My knee hurts.  Therefore the pain is in my knee and it has causes; possibly I fell on it or I have done too much running.

If I go to a physiotherapist, the chances are very high that a weak gluteus medius and inner knee muscle will be diagnosed.  Strengthen those up, and 10 marathons a year, here we come.  Oh, I may have to get a pair of orthotics to stop everything from wobbling about and causing more pain. ((I have a fractured neck and broken jaw from a bicycle accident some 35 years ago.  My only pain from this was a sore right knee, so I went to a physio and was told I had a weak gluteus medius and inner knee muscle.  I was also prescribed orthotics.  Yes, I ran the London Marathon.  But in recent years, my pain levels have slowly escalated.  I have felt like a cartoon character sliding down a wall, frantically hanging on with her finger nails.  But that is finally reversing, and boy, has it taken some work.  Incidentally, my guts were in poor form and my sleep terrible.  Those are improving dramatically too.  There has to be something in all this sort out the eyes and inner ears stuff since it does seem to work and I’m well on my way to becoming a ninja.))

My back hurts therefore the pain is in my back and if I strengthen my core, the pain will go away.

In fact, pain is an action signal from the brain.  The brain says, ‘Oh, this is getting ridiculous.  I am going to make you hurt now so you will pay attention and stop carrying regardless.’

So yes, if we fall over and banjax our ankle, we have to stop most activity whilst we hobble about.

A moment’s reflection may make us realise that hobbling about, although necessary at the time, will banjax the other leg and the other joints in the wounded leg.  And the back.  And the neck.  Potential pain is piling up.

So we go skiing and fall over onto a shoulder.  It hurts and we take care of it.  After a while, it stops hurting as much and its life as normal.  But it never quite stops hurting and as time goes by, pain goes up again and we slowly develop a frozen shoulder.  There are the usual actions on developing a frozen shoulder: do nothing and hope it goes away; go for physiotherapy; have surgery or have a steroid injection.

Dr Eric Cobb, Mr Z Health, has worked with pain and dysfunction for some 25 years and says in all that time he has only come across two true frozen shoulders and both of these started with a virus.  All the others are neurogenic – brain born.

So what’s going on?

Pain is a signal to take action and do something to stop it.  Usually the things we do are directed at the site of pain.  More intelligent therapists may start looking at the spine or elsewhere in the body and most therapists will suggest adopting a healthier working position, for example.

Last week’s blog, ‘How to sort yourself out’ went into the three inputs into the brain, from the body, the eyes and the ears – sound and balance.  Unless these three inputs are sending harmonised signals into the brain, we are all heading for injury and chronic pain of some sort.

In the blog I gave a simple test for the eyes and the inner ears.  Here’s an even quicker one.  Fix a spot some distance ahead of you, and whilst staring at that spot, rapidly turn your head from side to side, being reasonably vigorous about it.  Now walk – or run – towards that spot.  If you are a ninja that was easy.  For most of us, the walk became a hilariously wobbly stagger.  A run was dangerous.  Oh, and before you start, check in a mirror that as you turn your head rapidly, your chin stays parallel to the floor.

So really mending a frozen shoulder/carpal tunnel syndrome/runners knee/back ache/scoliosis and so on requires more than just looking at the pain in the body.  Otherwise either that pain will come back or another one will develop.

But alas, there is more.  Stress.  Yes, that old chestnut.  I have written before about the stress bucket;  as well as the three major information inputs into the brain, the brain also registers the level of stress from daily living: not enough sleep; not enough water drunk; eating crap food; eating irregularly plus the more obvious – getting stuck in traffic, meeting endless deadlines, nuisance calls, not enough money, divorce, death and dereliction.
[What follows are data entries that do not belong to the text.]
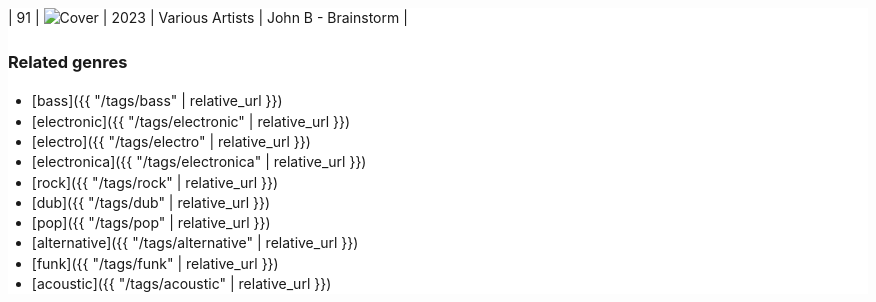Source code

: | 91 | ![Cover](https://i.discogs.com/MbWVsSLnwj-G-tffY6M_XR_Lns6zQ8fsnky6iCInRMU/rs:fit/g:sm/q:40/h:150/w:150/czM6Ly9kaXNjb2dz/LWRhdGFiYXNlLWlt/YWdlcy9SLTQ3ODMy/NzMtMTQzOTAzOTEz/MS04MDExLmpwZWc.jpeg) | 2023 | Various Artists | John B - Brainstorm |

### Related genres

- [bass]({{ "/tags/bass" | relative_url }})
- [electronic]({{ "/tags/electronic" | relative_url }})
- [electro]({{ "/tags/electro" | relative_url }})
- [electronica]({{ "/tags/electronica" | relative_url }})
- [rock]({{ "/tags/rock" | relative_url }})
- [dub]({{ "/tags/dub" | relative_url }})
- [pop]({{ "/tags/pop" | relative_url }})
- [alternative]({{ "/tags/alternative" | relative_url }})
- [funk]({{ "/tags/funk" | relative_url }})
- [acoustic]({{ "/tags/acoustic" | relative_url }})
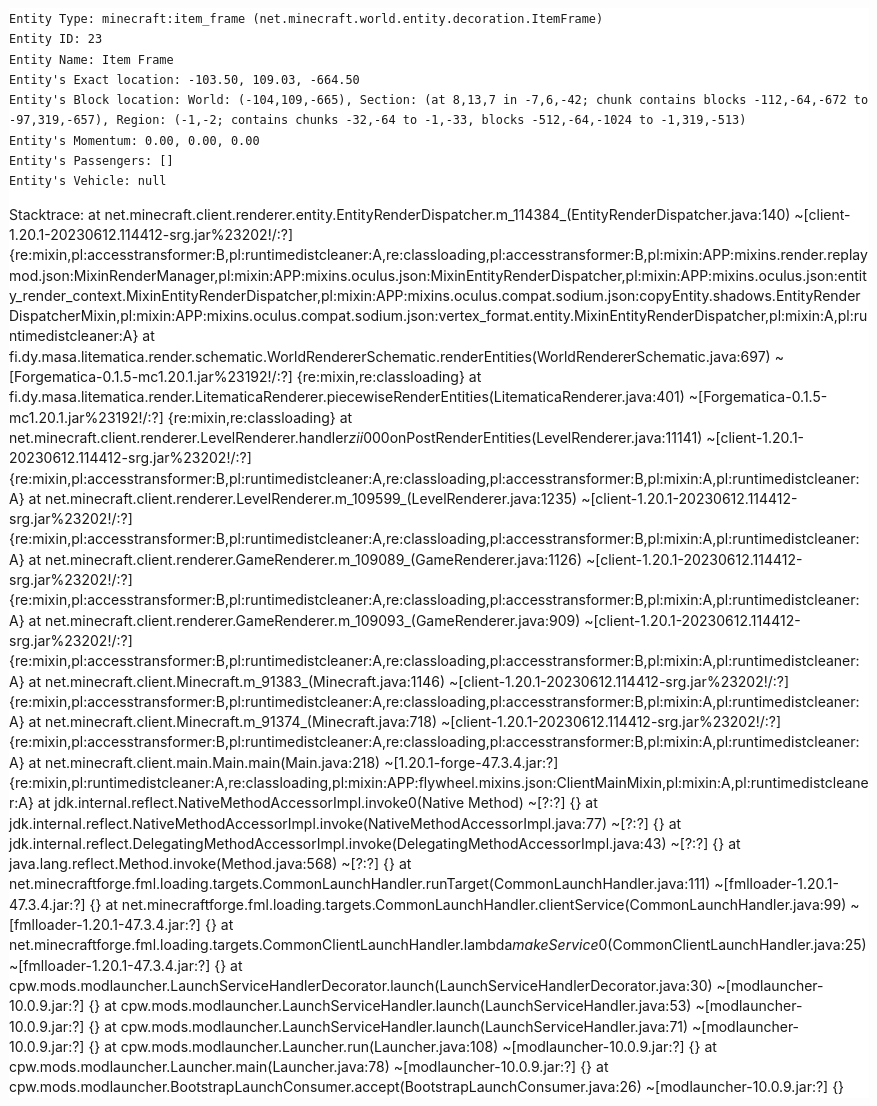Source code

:	Entity Type: minecraft:item_frame (net.minecraft.world.entity.decoration.ItemFrame)
	Entity ID: 23
	Entity Name: Item Frame
	Entity's Exact location: -103.50, 109.03, -664.50
	Entity's Block location: World: (-104,109,-665), Section: (at 8,13,7 in -7,6,-42; chunk contains blocks -112,-64,-672 to -97,319,-657), Region: (-1,-2; contains chunks -32,-64 to -1,-33, blocks -512,-64,-1024 to -1,319,-513)
	Entity's Momentum: 0.00, 0.00, 0.00
	Entity's Passengers: []
	Entity's Vehicle: null
Stacktrace:
	at net.minecraft.client.renderer.entity.EntityRenderDispatcher.m_114384_(EntityRenderDispatcher.java:140) ~[client-1.20.1-20230612.114412-srg.jar%23202!/:?] {re:mixin,pl:accesstransformer:B,pl:runtimedistcleaner:A,re:classloading,pl:accesstransformer:B,pl:mixin:APP:mixins.render.replaymod.json:MixinRenderManager,pl:mixin:APP:mixins.oculus.json:MixinEntityRenderDispatcher,pl:mixin:APP:mixins.oculus.json:entity_render_context.MixinEntityRenderDispatcher,pl:mixin:APP:mixins.oculus.compat.sodium.json:copyEntity.shadows.EntityRenderDispatcherMixin,pl:mixin:APP:mixins.oculus.compat.sodium.json:vertex_format.entity.MixinEntityRenderDispatcher,pl:mixin:A,pl:runtimedistcleaner:A}
	at fi.dy.masa.litematica.render.schematic.WorldRendererSchematic.renderEntities(WorldRendererSchematic.java:697) ~[Forgematica-0.1.5-mc1.20.1.jar%23192!/:?] {re:mixin,re:classloading}
	at fi.dy.masa.litematica.render.LitematicaRenderer.piecewiseRenderEntities(LitematicaRenderer.java:401) ~[Forgematica-0.1.5-mc1.20.1.jar%23192!/:?] {re:mixin,re:classloading}
	at net.minecraft.client.renderer.LevelRenderer.handler$zii000$onPostRenderEntities(LevelRenderer.java:11141) ~[client-1.20.1-20230612.114412-srg.jar%23202!/:?] {re:mixin,pl:accesstransformer:B,pl:runtimedistcleaner:A,re:classloading,pl:accesstransformer:B,pl:mixin:A,pl:runtimedistcleaner:A}
	at net.minecraft.client.renderer.LevelRenderer.m_109599_(LevelRenderer.java:1235) ~[client-1.20.1-20230612.114412-srg.jar%23202!/:?] {re:mixin,pl:accesstransformer:B,pl:runtimedistcleaner:A,re:classloading,pl:accesstransformer:B,pl:mixin:A,pl:runtimedistcleaner:A}
	at net.minecraft.client.renderer.GameRenderer.m_109089_(GameRenderer.java:1126) ~[client-1.20.1-20230612.114412-srg.jar%23202!/:?] {re:mixin,pl:accesstransformer:B,pl:runtimedistcleaner:A,re:classloading,pl:accesstransformer:B,pl:mixin:A,pl:runtimedistcleaner:A}
	at net.minecraft.client.renderer.GameRenderer.m_109093_(GameRenderer.java:909) ~[client-1.20.1-20230612.114412-srg.jar%23202!/:?] {re:mixin,pl:accesstransformer:B,pl:runtimedistcleaner:A,re:classloading,pl:accesstransformer:B,pl:mixin:A,pl:runtimedistcleaner:A}
	at net.minecraft.client.Minecraft.m_91383_(Minecraft.java:1146) ~[client-1.20.1-20230612.114412-srg.jar%23202!/:?] {re:mixin,pl:accesstransformer:B,pl:runtimedistcleaner:A,re:classloading,pl:accesstransformer:B,pl:mixin:A,pl:runtimedistcleaner:A}
	at net.minecraft.client.Minecraft.m_91374_(Minecraft.java:718) ~[client-1.20.1-20230612.114412-srg.jar%23202!/:?] {re:mixin,pl:accesstransformer:B,pl:runtimedistcleaner:A,re:classloading,pl:accesstransformer:B,pl:mixin:A,pl:runtimedistcleaner:A}
	at net.minecraft.client.main.Main.main(Main.java:218) ~[1.20.1-forge-47.3.4.jar:?] {re:mixin,pl:runtimedistcleaner:A,re:classloading,pl:mixin:APP:flywheel.mixins.json:ClientMainMixin,pl:mixin:A,pl:runtimedistcleaner:A}
	at jdk.internal.reflect.NativeMethodAccessorImpl.invoke0(Native Method) ~[?:?] {}
	at jdk.internal.reflect.NativeMethodAccessorImpl.invoke(NativeMethodAccessorImpl.java:77) ~[?:?] {}
	at jdk.internal.reflect.DelegatingMethodAccessorImpl.invoke(DelegatingMethodAccessorImpl.java:43) ~[?:?] {}
	at java.lang.reflect.Method.invoke(Method.java:568) ~[?:?] {}
	at net.minecraftforge.fml.loading.targets.CommonLaunchHandler.runTarget(CommonLaunchHandler.java:111) ~[fmlloader-1.20.1-47.3.4.jar:?] {}
	at net.minecraftforge.fml.loading.targets.CommonLaunchHandler.clientService(CommonLaunchHandler.java:99) ~[fmlloader-1.20.1-47.3.4.jar:?] {}
	at net.minecraftforge.fml.loading.targets.CommonClientLaunchHandler.lambda$makeService$0(CommonClientLaunchHandler.java:25) ~[fmlloader-1.20.1-47.3.4.jar:?] {}
	at cpw.mods.modlauncher.LaunchServiceHandlerDecorator.launch(LaunchServiceHandlerDecorator.java:30) ~[modlauncher-10.0.9.jar:?] {}
	at cpw.mods.modlauncher.LaunchServiceHandler.launch(LaunchServiceHandler.java:53) ~[modlauncher-10.0.9.jar:?] {}
	at cpw.mods.modlauncher.LaunchServiceHandler.launch(LaunchServiceHandler.java:71) ~[modlauncher-10.0.9.jar:?] {}
	at cpw.mods.modlauncher.Launcher.run(Launcher.java:108) ~[modlauncher-10.0.9.jar:?] {}
	at cpw.mods.modlauncher.Launcher.main(Launcher.java:78) ~[modlauncher-10.0.9.jar:?] {}
	at cpw.mods.modlauncher.BootstrapLaunchConsumer.accept(BootstrapLaunchConsumer.java:26) ~[modlauncher-10.0.9.jar:?] {}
The Long List.

Adding to stress is the huge load on the body from poor posture, poor breathing and old injuries.  Physical damage loads the stress levels by causing poor sleep and gut problems plus pain.

And all this builds up and up until the stress bucket is full to overflowing and the brain, fed up with being ignored, sends its most powerful signal to make us pay attention: pain.

Pain signals us to wake up and Do Something About It.  And to be truly successful, that Something is more than going for a massage.  Or taking to our bed for a few days until we feel better enough to do it all again.

Ignoring pain completely is a surefire way of developing something so nasty, life has to stop.

Pain comes from the brain.  It may live in the body, but addressing it only there will either not make it go away or the pain will emerge elsewhere.  Living a long, extremely healthy, life is highly desirable.  But we do have to pay good attention to get it.

She's 102.  And still playing with fire.
She’s 102. And still playing with fire.